▶ [Transcribed page text]:
▶

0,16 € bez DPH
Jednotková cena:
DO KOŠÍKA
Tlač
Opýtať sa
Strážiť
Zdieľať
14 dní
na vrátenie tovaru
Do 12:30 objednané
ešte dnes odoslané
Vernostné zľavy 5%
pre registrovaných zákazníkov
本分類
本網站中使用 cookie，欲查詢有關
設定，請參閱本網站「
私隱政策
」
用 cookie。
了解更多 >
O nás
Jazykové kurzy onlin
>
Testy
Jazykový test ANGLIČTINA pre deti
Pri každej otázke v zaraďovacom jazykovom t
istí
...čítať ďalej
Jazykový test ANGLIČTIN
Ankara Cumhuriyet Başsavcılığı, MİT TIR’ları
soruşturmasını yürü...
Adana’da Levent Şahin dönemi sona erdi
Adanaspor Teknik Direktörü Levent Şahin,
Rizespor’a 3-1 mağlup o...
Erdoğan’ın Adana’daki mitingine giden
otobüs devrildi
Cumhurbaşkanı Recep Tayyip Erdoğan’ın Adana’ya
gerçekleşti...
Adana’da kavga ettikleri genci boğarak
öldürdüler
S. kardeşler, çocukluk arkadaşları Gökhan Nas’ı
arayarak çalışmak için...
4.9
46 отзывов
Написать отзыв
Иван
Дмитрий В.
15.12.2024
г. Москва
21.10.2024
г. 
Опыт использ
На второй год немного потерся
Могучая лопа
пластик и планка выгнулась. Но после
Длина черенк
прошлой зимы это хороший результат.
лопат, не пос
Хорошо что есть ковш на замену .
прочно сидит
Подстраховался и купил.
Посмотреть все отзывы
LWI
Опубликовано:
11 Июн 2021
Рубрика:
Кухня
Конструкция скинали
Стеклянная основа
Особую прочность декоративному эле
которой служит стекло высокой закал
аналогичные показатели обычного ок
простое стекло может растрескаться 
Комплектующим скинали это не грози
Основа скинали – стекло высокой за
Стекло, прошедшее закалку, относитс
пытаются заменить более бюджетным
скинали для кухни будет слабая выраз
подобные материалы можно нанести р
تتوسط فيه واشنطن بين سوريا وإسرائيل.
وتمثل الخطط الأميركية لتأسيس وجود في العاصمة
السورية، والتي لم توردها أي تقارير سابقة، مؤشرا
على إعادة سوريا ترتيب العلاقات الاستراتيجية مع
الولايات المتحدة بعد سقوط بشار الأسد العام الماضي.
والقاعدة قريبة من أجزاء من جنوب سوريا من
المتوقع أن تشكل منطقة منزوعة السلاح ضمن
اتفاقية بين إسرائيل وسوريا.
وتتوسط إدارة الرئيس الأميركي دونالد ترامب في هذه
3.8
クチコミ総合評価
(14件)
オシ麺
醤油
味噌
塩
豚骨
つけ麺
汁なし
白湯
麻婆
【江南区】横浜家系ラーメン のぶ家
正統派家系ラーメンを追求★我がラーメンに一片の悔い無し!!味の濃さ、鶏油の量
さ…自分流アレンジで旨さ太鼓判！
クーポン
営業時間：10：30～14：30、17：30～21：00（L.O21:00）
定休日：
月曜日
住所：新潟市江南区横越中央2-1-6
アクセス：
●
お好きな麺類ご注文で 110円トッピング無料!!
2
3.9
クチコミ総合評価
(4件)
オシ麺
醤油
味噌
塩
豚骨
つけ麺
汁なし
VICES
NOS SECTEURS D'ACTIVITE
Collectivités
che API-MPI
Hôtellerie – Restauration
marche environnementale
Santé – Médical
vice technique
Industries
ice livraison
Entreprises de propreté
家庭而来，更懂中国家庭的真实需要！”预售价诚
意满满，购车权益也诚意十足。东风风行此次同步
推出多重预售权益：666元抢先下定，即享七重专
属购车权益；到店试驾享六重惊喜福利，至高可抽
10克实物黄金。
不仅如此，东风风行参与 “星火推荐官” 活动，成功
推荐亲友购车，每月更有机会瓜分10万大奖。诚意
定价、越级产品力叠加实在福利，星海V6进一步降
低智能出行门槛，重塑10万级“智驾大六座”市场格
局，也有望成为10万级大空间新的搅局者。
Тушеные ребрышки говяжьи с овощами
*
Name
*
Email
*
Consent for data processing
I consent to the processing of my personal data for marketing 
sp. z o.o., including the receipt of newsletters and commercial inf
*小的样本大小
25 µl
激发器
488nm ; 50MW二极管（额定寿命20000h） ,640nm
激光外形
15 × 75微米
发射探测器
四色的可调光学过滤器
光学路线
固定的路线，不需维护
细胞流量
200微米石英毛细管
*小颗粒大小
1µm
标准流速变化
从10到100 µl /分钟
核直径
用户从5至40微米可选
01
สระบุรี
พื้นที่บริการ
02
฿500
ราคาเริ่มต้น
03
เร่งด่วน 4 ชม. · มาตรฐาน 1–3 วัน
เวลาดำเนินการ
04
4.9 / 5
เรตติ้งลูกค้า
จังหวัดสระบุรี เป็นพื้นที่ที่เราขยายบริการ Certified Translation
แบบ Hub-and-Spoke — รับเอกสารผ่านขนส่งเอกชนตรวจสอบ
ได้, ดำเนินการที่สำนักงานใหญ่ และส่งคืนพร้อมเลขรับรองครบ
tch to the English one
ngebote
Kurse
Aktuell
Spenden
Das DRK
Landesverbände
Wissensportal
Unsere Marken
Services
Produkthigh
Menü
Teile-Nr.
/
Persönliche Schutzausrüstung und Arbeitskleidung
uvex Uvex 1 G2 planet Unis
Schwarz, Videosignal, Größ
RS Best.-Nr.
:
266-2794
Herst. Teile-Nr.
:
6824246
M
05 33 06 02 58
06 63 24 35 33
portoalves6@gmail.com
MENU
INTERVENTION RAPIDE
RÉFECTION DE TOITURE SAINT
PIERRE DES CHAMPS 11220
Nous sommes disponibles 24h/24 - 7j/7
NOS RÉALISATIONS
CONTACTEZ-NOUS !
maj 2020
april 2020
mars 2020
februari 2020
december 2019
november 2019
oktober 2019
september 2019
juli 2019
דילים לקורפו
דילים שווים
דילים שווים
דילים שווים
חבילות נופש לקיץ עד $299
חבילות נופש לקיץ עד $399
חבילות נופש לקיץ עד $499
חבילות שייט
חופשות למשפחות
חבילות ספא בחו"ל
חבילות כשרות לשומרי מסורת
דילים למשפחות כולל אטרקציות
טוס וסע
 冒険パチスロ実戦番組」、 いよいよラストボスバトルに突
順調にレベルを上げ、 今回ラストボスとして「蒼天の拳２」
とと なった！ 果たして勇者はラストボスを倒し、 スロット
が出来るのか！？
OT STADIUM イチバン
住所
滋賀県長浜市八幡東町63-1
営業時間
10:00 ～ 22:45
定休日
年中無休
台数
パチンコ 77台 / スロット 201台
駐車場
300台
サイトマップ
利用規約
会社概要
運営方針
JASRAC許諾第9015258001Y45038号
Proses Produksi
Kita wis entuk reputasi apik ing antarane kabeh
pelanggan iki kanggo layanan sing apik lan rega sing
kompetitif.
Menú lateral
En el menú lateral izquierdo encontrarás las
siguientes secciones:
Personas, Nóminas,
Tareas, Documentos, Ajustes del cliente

◀

▶ [Activity]:
Copy out again, word for word, every line from the start of the records down through the line containing "Длина черенк", with both of those lines included.

▶ [Solution to this problem]:
0,16 € bez DPH
Jednotková cena:
DO KOŠÍKA
Tlač
Opýtať sa
Strážiť
Zdieľať
14 dní
na vrátenie tovaru
Do 12:30 objednané
ešte dnes odoslané
Vernostné zľavy 5%
pre registrovaných zákazníkov
本分類
本網站中使用 cookie，欲查詢有關
設定，請參閱本網站「
私隱政策
」
用 cookie。
了解更多 >
O nás
Jazykové kurzy onlin
>
Testy
Jazykový test ANGLIČTINA pre deti
Pri každej otázke v zaraďovacom jazykovom t
istí
...čítať ďalej
Jazykový test ANGLIČTIN
Ankara Cumhuriyet Başsavcılığı, MİT TIR’ları
soruşturmasını yürü...
Adana’da Levent Şahin dönemi sona erdi
Adanaspor Teknik Direktörü Levent Şahin,
Rizespor’a 3-1 mağlup o...
Erdoğan’ın Adana’daki mitingine giden
otobüs devrildi
Cumhurbaşkanı Recep Tayyip Erdoğan’ın Adana’ya
gerçekleşti...
Adana’da kavga ettikleri genci boğarak
öldürdüler
S. kardeşler, çocukluk arkadaşları Gökhan Nas’ı
arayarak çalışmak için...
4.9
46 отзывов
Написать отзыв
Иван
Дмитрий В.
15.12.2024
г. Москва
21.10.2024
г. 
Опыт использ
На второй год немного потерся
Могучая лопа
пластик и планка выгнулась. Но после
Длина черенк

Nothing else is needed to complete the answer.